Your task is to transcribe all the entries exactly, excluding pictures.

» **Saved data entries**
*** Block opens ***

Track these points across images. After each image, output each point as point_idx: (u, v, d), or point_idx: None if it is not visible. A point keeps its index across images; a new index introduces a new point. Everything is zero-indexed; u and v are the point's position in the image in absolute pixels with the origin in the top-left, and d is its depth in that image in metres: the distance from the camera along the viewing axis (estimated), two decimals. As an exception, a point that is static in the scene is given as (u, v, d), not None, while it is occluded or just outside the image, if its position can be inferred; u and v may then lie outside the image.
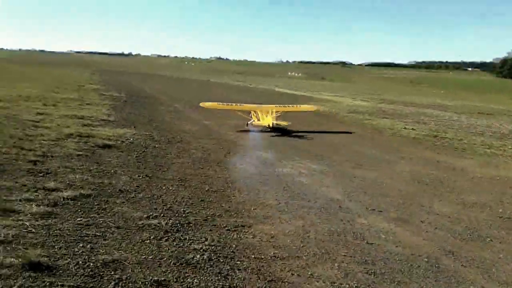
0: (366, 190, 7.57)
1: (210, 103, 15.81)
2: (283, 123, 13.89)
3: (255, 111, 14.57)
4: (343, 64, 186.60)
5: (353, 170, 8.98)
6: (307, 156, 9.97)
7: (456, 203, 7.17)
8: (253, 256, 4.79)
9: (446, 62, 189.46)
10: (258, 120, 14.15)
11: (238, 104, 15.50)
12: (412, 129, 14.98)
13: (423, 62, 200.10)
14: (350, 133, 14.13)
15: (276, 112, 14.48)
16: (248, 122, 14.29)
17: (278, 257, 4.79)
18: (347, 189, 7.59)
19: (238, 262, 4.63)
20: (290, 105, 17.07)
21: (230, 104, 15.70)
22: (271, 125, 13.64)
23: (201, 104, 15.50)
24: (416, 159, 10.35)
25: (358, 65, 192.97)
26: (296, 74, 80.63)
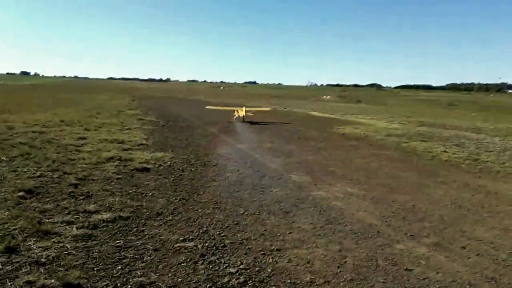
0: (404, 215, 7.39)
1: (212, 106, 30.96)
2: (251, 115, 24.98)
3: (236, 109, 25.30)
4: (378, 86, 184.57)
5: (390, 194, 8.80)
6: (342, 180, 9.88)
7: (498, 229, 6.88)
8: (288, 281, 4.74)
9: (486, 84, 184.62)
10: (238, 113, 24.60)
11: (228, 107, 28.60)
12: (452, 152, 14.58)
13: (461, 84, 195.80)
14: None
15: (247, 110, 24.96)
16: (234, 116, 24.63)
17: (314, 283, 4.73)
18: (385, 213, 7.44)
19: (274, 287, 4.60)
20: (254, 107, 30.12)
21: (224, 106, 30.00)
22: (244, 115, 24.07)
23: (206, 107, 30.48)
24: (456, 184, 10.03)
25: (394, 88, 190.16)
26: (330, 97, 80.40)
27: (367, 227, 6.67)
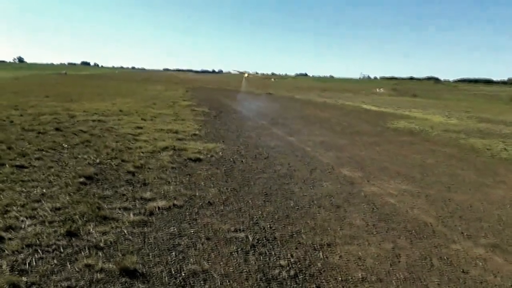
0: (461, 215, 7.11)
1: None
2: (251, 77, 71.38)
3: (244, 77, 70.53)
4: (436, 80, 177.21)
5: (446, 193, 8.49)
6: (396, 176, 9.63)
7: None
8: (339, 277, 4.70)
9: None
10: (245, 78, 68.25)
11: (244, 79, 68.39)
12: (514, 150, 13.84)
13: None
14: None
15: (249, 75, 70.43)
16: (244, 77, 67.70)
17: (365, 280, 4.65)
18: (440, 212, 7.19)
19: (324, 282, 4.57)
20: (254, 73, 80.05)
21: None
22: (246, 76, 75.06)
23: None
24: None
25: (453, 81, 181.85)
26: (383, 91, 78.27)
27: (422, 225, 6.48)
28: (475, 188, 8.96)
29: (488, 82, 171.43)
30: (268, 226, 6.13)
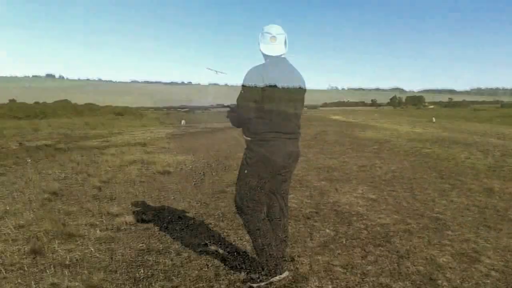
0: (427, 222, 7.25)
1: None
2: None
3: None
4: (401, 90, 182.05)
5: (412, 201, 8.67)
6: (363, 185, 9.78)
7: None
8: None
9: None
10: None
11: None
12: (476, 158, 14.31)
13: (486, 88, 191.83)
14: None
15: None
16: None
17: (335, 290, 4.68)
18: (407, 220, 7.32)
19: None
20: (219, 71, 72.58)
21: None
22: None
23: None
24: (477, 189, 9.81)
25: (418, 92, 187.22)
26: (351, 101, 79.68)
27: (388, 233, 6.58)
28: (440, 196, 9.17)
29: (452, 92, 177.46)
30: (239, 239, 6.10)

*** Block closes ***

» **Response to the exercise**
Track these points across images. After each image, output each point as point_idx: (u, v, d), or point_idx: None if it is not visible. A point keeps its index across images; a new index introduces a new point. Everything is zero-indexed; u and v are the point's position in the image in absolute pixels with the origin in the top-left, and d is its depth in that image in metres: the distance from the camera along the viewing axis (estimated), two decimals. As an exception, a point that is static in the scene is given as (u, v, d), not None, while it is occluded or just outside the image, if its position can be inferred; u and v may then lie outside the image.
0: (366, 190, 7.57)
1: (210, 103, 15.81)
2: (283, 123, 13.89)
3: (255, 111, 14.57)
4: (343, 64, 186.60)
5: (353, 170, 8.98)
6: (307, 156, 9.97)
7: (456, 203, 7.17)
8: (253, 256, 4.79)
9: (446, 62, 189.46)
10: (258, 120, 14.15)
11: (238, 104, 15.50)
12: (412, 129, 14.98)
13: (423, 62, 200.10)
14: (350, 133, 14.13)
15: (276, 112, 14.48)
16: (248, 122, 14.29)
17: (278, 257, 4.79)
18: (347, 189, 7.59)
19: (238, 262, 4.63)
20: (290, 105, 17.07)
21: (230, 104, 15.70)
22: (271, 125, 13.64)
23: (201, 104, 15.50)
24: (416, 159, 10.35)
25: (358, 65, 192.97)
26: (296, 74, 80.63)
0: (404, 215, 7.39)
1: (212, 106, 30.96)
2: (251, 115, 24.98)
3: (236, 109, 25.30)
4: (378, 86, 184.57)
5: (390, 194, 8.80)
6: (342, 180, 9.88)
7: (498, 229, 6.88)
8: (288, 281, 4.74)
9: (486, 84, 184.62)
10: (238, 113, 24.60)
11: (228, 107, 28.60)
12: (452, 152, 14.58)
13: (461, 84, 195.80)
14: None
15: (247, 110, 24.96)
16: (234, 116, 24.63)
17: (314, 283, 4.73)
18: (385, 213, 7.44)
19: (274, 287, 4.60)
20: (254, 107, 30.12)
21: (224, 106, 30.00)
22: (244, 115, 24.07)
23: (206, 107, 30.48)
24: (456, 184, 10.03)
25: (394, 88, 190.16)
26: (330, 97, 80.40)
27: (367, 227, 6.67)
0: (461, 215, 7.11)
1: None
2: (251, 77, 71.38)
3: (244, 77, 70.53)
4: (436, 80, 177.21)
5: (446, 193, 8.49)
6: (396, 176, 9.63)
7: None
8: (339, 277, 4.70)
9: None
10: (245, 78, 68.25)
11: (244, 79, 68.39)
12: (514, 150, 13.84)
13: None
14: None
15: (249, 75, 70.43)
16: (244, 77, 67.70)
17: (365, 280, 4.65)
18: (440, 212, 7.19)
19: (324, 282, 4.57)
20: (254, 73, 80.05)
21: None
22: (246, 76, 75.06)
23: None
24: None
25: (453, 81, 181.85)
26: (383, 91, 78.27)
27: (422, 225, 6.48)
28: (475, 188, 8.96)
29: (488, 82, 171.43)
30: (268, 226, 6.13)
0: (427, 222, 7.25)
1: None
2: None
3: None
4: (401, 90, 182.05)
5: (412, 201, 8.67)
6: (363, 185, 9.78)
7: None
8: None
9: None
10: None
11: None
12: (476, 158, 14.31)
13: (486, 88, 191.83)
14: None
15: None
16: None
17: (335, 290, 4.68)
18: (407, 220, 7.32)
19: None
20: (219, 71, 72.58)
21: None
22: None
23: None
24: (477, 189, 9.81)
25: (418, 92, 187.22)
26: (351, 101, 79.68)
27: (388, 233, 6.58)
28: (440, 196, 9.17)
29: (452, 92, 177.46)
30: (239, 239, 6.10)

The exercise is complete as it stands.